WORK TO BE COMPLETED: Put everything from the start of the items below down to the line containing "genus: Coccinella", inclusive, into a JSON list of strings, one string per line, leaving out any blank lines.

--- EXTRACTED RECORDS ---

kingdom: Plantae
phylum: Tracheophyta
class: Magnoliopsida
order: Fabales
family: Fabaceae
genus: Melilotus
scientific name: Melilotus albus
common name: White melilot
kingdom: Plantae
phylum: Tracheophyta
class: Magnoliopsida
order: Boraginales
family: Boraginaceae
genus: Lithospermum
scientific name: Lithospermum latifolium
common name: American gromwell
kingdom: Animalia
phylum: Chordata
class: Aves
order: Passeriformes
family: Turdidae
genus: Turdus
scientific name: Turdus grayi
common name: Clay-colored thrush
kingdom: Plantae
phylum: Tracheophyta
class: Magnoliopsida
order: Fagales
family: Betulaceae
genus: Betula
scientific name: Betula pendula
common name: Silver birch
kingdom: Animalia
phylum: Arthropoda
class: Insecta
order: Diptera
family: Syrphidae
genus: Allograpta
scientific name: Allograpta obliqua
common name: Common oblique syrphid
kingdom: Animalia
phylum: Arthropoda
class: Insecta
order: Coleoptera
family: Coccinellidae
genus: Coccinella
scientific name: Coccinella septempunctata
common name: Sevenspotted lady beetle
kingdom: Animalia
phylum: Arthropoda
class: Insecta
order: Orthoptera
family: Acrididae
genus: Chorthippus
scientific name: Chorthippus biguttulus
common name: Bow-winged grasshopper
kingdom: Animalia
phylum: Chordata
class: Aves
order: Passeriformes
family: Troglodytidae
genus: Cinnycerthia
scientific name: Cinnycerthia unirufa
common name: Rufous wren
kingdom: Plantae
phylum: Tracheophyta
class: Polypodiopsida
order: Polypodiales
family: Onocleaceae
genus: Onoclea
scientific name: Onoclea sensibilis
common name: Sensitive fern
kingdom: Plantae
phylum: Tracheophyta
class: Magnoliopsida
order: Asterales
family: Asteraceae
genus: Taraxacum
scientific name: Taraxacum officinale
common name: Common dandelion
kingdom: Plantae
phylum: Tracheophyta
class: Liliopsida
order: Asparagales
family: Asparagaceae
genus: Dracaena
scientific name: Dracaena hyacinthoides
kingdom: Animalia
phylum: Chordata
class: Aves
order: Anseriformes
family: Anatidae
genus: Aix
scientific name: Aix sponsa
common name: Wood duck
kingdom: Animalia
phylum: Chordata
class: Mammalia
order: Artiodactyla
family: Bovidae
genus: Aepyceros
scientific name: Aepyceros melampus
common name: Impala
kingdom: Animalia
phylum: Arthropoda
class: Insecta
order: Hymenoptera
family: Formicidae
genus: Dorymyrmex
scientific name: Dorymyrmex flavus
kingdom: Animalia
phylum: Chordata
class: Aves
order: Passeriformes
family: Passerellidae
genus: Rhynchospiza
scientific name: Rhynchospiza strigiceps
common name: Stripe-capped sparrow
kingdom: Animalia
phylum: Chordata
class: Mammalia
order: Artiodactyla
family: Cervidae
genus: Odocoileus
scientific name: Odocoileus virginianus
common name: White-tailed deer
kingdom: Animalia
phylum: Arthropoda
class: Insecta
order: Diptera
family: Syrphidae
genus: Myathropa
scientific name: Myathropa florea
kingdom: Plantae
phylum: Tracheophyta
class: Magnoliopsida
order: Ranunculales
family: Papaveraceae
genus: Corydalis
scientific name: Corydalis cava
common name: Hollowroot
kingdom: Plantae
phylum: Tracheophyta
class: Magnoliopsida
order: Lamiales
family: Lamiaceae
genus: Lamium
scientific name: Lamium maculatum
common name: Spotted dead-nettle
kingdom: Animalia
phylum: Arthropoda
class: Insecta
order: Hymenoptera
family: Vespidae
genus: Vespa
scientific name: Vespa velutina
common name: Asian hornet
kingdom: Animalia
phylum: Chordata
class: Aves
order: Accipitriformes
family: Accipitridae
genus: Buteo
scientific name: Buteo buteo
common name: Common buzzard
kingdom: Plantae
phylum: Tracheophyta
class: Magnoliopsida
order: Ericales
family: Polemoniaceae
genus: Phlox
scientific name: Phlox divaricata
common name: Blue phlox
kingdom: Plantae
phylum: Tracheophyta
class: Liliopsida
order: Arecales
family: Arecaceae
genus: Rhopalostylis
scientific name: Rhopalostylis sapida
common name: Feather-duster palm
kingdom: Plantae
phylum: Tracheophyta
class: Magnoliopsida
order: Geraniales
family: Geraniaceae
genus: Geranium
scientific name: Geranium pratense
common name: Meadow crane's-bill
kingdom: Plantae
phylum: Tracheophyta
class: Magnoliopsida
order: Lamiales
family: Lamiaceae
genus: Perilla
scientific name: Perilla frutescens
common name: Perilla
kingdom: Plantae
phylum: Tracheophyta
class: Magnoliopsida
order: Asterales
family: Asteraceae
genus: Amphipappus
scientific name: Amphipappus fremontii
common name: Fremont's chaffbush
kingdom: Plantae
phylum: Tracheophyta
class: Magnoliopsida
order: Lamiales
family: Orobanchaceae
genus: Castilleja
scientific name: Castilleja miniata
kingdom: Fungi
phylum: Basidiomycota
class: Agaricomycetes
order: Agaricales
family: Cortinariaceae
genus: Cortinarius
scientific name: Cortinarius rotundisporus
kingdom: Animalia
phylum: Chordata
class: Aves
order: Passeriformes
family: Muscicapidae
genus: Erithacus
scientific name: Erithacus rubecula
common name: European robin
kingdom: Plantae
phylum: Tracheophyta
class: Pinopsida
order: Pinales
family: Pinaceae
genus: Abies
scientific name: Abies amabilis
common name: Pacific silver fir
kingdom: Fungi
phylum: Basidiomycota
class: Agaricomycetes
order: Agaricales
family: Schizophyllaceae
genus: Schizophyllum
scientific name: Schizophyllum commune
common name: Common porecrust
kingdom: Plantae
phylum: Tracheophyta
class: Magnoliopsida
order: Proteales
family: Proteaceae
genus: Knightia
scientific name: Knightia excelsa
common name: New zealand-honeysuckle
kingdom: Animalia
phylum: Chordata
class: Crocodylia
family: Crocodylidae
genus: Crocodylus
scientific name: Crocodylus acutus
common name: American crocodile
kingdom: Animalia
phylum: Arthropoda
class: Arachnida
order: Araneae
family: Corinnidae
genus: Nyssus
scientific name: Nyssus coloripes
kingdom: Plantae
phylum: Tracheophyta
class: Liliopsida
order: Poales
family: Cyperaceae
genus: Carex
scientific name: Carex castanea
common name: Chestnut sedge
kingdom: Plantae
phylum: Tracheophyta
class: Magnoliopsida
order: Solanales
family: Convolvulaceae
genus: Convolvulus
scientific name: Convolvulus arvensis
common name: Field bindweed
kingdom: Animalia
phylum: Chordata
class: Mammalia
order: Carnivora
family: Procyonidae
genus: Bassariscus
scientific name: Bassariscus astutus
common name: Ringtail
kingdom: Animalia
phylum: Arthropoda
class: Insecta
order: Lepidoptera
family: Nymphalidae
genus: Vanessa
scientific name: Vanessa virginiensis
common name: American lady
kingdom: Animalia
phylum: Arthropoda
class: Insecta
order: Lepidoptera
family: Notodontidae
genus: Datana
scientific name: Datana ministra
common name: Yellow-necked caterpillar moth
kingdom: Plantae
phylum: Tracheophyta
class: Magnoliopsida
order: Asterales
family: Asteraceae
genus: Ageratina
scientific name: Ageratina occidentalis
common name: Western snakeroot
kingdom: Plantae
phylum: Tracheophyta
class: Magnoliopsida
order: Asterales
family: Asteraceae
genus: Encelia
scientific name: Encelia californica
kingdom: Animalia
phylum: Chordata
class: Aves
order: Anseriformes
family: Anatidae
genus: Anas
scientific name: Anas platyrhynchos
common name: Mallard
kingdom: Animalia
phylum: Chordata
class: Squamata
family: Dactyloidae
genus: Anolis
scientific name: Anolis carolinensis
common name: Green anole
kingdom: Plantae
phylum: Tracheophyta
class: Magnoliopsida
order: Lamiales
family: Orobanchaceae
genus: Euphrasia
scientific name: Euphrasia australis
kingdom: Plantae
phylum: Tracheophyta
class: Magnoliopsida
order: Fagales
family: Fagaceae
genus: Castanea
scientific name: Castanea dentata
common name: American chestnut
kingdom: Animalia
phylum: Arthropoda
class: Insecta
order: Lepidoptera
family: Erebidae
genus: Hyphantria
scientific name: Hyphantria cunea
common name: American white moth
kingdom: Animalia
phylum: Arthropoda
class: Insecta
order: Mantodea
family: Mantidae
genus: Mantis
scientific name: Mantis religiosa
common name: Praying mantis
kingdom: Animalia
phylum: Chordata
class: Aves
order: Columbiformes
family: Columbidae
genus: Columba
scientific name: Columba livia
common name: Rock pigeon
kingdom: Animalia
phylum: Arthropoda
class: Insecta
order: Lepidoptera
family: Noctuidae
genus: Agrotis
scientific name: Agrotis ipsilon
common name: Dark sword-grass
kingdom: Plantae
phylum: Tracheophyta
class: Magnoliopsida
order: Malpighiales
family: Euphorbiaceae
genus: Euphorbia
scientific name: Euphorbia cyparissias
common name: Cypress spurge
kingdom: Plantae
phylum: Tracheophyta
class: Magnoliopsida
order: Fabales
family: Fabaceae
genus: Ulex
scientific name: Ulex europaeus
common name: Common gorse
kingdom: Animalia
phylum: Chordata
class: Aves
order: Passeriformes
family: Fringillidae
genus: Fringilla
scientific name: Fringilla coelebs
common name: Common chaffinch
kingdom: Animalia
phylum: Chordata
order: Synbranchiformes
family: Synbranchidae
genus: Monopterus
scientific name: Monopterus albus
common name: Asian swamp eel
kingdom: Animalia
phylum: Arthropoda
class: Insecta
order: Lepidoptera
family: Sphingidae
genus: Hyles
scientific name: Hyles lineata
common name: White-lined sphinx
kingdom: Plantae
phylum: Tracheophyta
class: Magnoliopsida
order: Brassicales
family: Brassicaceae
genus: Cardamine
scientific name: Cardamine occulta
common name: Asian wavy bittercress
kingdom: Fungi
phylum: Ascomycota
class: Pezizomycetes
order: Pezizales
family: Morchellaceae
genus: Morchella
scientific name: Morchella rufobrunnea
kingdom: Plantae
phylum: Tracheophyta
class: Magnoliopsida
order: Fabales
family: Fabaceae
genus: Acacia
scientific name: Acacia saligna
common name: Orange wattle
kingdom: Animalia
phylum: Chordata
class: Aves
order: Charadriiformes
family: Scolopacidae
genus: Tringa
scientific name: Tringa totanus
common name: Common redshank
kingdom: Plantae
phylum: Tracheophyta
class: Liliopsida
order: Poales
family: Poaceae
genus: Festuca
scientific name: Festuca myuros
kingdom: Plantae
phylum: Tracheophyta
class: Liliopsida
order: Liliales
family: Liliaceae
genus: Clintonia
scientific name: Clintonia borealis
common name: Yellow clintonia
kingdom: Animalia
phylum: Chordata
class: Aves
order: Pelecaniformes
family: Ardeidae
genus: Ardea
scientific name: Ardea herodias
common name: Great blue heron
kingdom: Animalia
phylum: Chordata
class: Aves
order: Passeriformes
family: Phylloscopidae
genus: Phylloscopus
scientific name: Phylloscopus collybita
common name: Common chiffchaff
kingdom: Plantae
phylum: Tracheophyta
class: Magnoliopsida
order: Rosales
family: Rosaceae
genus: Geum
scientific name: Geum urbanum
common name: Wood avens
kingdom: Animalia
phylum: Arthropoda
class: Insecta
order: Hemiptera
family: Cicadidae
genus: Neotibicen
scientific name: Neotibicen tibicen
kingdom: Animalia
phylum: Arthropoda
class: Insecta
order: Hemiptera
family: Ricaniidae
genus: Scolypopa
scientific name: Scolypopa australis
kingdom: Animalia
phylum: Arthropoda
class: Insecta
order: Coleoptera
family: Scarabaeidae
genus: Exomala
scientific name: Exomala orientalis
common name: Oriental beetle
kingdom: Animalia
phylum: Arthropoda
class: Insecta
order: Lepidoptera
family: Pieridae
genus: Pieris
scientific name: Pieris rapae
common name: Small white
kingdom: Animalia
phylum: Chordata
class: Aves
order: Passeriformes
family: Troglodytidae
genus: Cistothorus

---

SOLUTION:
[
  "kingdom: Plantae",
  "phylum: Tracheophyta",
  "class: Magnoliopsida",
  "order: Fabales",
  "family: Fabaceae",
  "genus: Melilotus",
  "scientific name: Melilotus albus",
  "common name: White melilot",
  "kingdom: Plantae",
  "phylum: Tracheophyta",
  "class: Magnoliopsida",
  "order: Boraginales",
  "family: Boraginaceae",
  "genus: Lithospermum",
  "scientific name: Lithospermum latifolium",
  "common name: American gromwell",
  "kingdom: Animalia",
  "phylum: Chordata",
  "class: Aves",
  "order: Passeriformes",
  "family: Turdidae",
  "genus: Turdus",
  "scientific name: Turdus grayi",
  "common name: Clay-colored thrush",
  "kingdom: Plantae",
  "phylum: Tracheophyta",
  "class: Magnoliopsida",
  "order: Fagales",
  "family: Betulaceae",
  "genus: Betula",
  "scientific name: Betula pendula",
  "common name: Silver birch",
  "kingdom: Animalia",
  "phylum: Arthropoda",
  "class: Insecta",
  "order: Diptera",
  "family: Syrphidae",
  "genus: Allograpta",
  "scientific name: Allograpta obliqua",
  "common name: Common oblique syrphid",
  "kingdom: Animalia",
  "phylum: Arthropoda",
  "class: Insecta",
  "order: Coleoptera",
  "family: Coccinellidae",
  "genus: Coccinella"
]